Jusqu’à 30 % de l’argent sera versé à la Next Level Books Initiative, destinée à investir dans les éditeurs indépendants qui ont sur leur liste de souhaits des projets qui dépassent leur budget. Les éditeurs pourront demander deux fois par an une subvention allant de 5 000 $ à 20 000 $ par projet.

Alisa Koyrakh, directrice des livres à la bibliothèque PJ, a déclaré que le solde des 1,2 million de dollars est destiné à « élargir notre portefeuille mondial d’auteurs et d’illustrateurs, à renforcer notre capacité interne à offrir l’excellence et à garantir que nous pouvons obtenir des titres remarquables et très demandés pour nos lecteurs. »
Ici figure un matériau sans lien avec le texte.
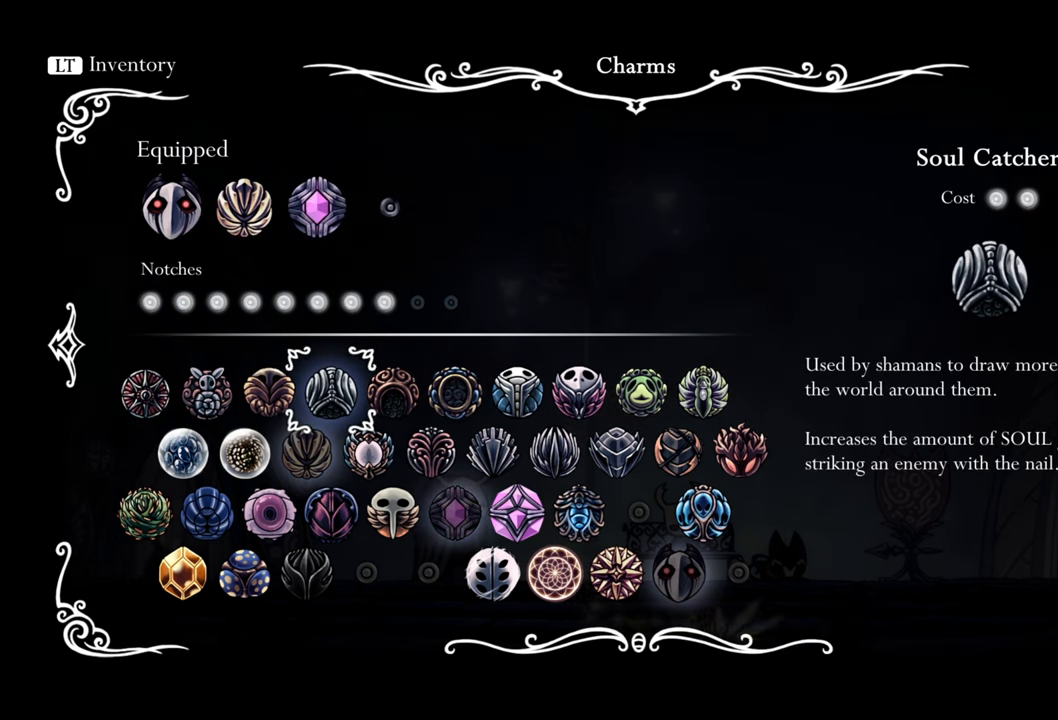
{"buttons": [], "right_stick": "center", "events": []}
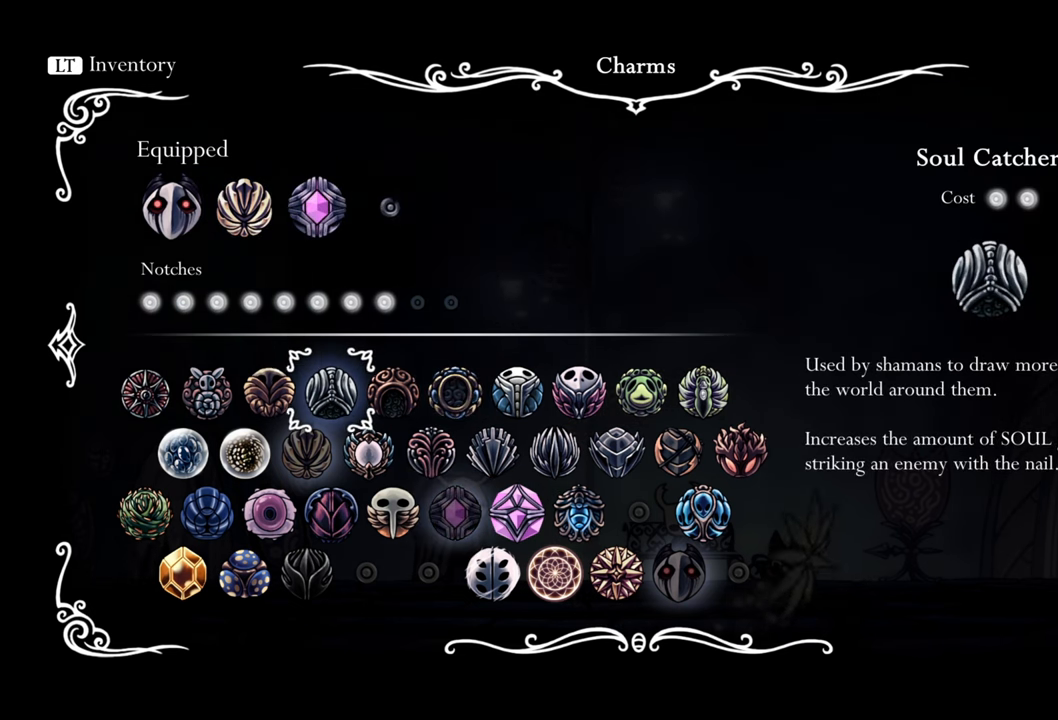
{"buttons": [], "right_stick": "center", "events": [[140, "DPAD_LEFT", "down"], [260, "DPAD_LEFT", "up"]]}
Derrière ce financement se trouve le philanthrope juif Harold Grinspoon, dont la fondation caritative a créé PJ Library en 2005 et qui, à 96 ans, soutient toujours activement sa croissance. « Harold est personnellement très passionné par le soutien aux éditeurs, donc cela correspond tout à fait à sa vision », a déclaré Koyrakh.

Aujourd’hui, PJ Library envoie chaque mois plus de 670 000 livres dans le monde entier, dans 40 pays, en sept langues. Elle envoie 250 000 livres par mois aux États-Unis et au Canada.

Les éditeurs éligibles aux fonds du projet doivent être « indépendants », a déclaré Koyrakh, qui est vaguement défini comme « n’appartenant pas à un énorme conglomérat. Nous voulons soutenir les petites opérations de l’écosystème ».

Koyrakh a souligné que les éditeurs n’ont pas besoin d’être des presses juives pour être admissibles ; il leur suffit de proposer une histoire racontée à travers une lentille juive.

« Nous constatons actuellement une réelle hésitation à acquérir des livres juifs auprès d’éditeurs non juifs », a déclaré Koyrakh. « En particulier, nous avons entendu cela directement des auteurs. Ainsi, avec ce fonds, nous montrons aux éditeurs qu’ils ont le soutien d’une communauté juive forte et robuste qui veut voir ces histoires dans le monde. »

L’annonce donne des exemples de la manière dont le fonds pourrait aider les éditeurs, par exemple en leur donnant la possibilité d’embaucher « un illustrateur de plus haut calibre que ce qu’un petit éditeur peut généralement se permettre », ou d’ajouter des éléments de conception interactifs à un titre, ou de produire un roman graphique d’un coût prohibitif pour les lecteurs de niveau intermédiaire.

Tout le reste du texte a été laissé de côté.